Oops! And while you were reading these pop-up notifications you ran through a red light and squashed a couple of pedestrians who were too busy reading their google glasses to notice you coming.
Re: This is awesome
How will you feel when your imaginary friends say that you're mad?
Re: Voice control fashionable again
Like "Will you bloody watch where your going you prat!"
Re: I can see it now...
There was also the scene in the original "Terminator" where Arnold quickly consults the blueprint of a manual transmission for a truck he has commandeered.
And of course countless others I certainly don't know about.
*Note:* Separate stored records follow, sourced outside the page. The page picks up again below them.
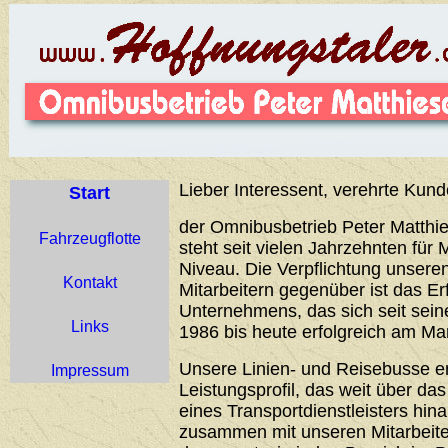
Lieber Interessent, verehrte Kund
Start
der Omnibusbetrieb Peter Matthie
Fahrzeugflotte
steht seit vielen Jahrzehnten für 
Niveau. Die Verpflichtung unser
Kontakt
Mitarbeitern gegenüber ist das Er
Unternehmens, das sich seit sei
Links
1986 bis heute erfolgreich am Ma
Unsere Linien- und Reisebusse 
Impressum
Leistungsprofil, das weit über d
eines Transportdienstleisters hin
zusammen mit unseren Mitarbeiter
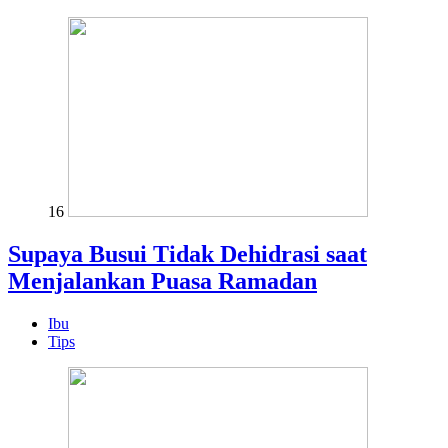
16
Supaya Busui Tidak Dehidrasi saat
Menjalankan Puasa Ramadan
Ibu
Tips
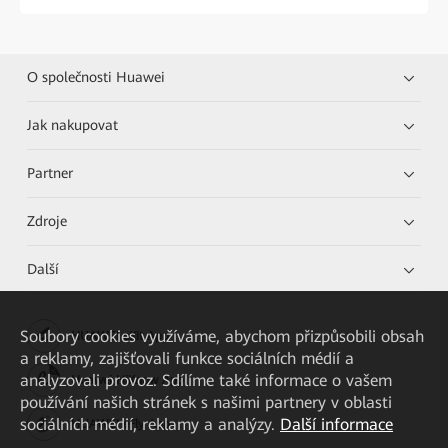
O společnosti Huawei
Jak nakupovat
Partner
Zdroje
Další
Soubory cookies využíváme, abychom přizpůsobili obsah
HUAWEI eKit App
a reklamy, zajišťovali funkce sociálních médií a
analyzovali provoz. Sdílíme také informace o vašem
Huawei HiKnow App
používání našich stránek s našimi partnery v oblasti
sociálních médií, reklamy a analýzy.
Další informace
HUAWEI eFly App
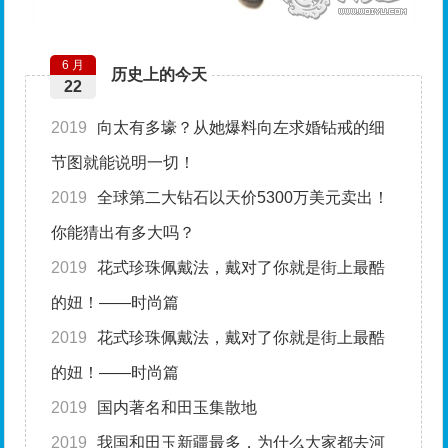
6 月
历史上的今天
22
2019
向太有多壕？从她爆料向左求婚钻戒的细
节图就能说明一切！
2019
全球第二大钻石以天价5300万美元卖出！
你能猜出有多大吗？
2019
花式珍珠佩戴法，戴对了你就是街上最酷
的妞！——时尚篇
2019
花式珍珠佩戴法，戴对了你就是街上最酷
的妞！——时尚篇
2019
国内著名和田玉集散地
2019
我国和田玉新疆最多，为什么大家都去河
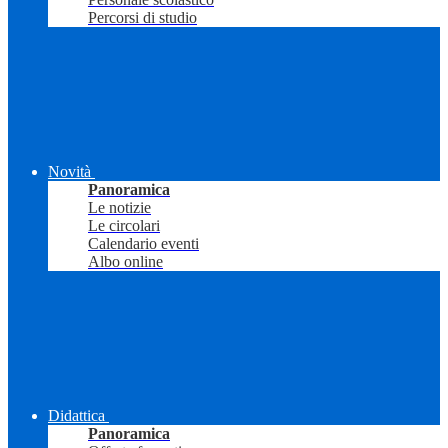
Percorsi di studio
Novità
Panoramica
Le notizie
Le circolari
Calendario eventi
Albo online
Didattica
Panoramica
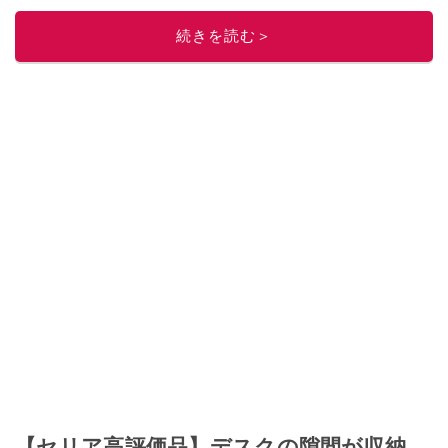
続きを読む＞
【セリア高評価品】デスクの隙間が収納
Definitely in Vernor Vinge's "Deepness In the Sky".
And actually, I do think that the engineers at Boeing or Airbus have already been doing that to facilitate inspection of planes. You can just mark the rivets to inspect in a red glow ...
Totally already invented vague idea. Clearly the USPTO will allow that.
Re: I can see it now...
If memory serves me right, several airframe builders use similar technology to run wiring. The device projects the way a bundle/harness is to be constructed wire by wire so the wearer can build/lay/piece in the correct wires.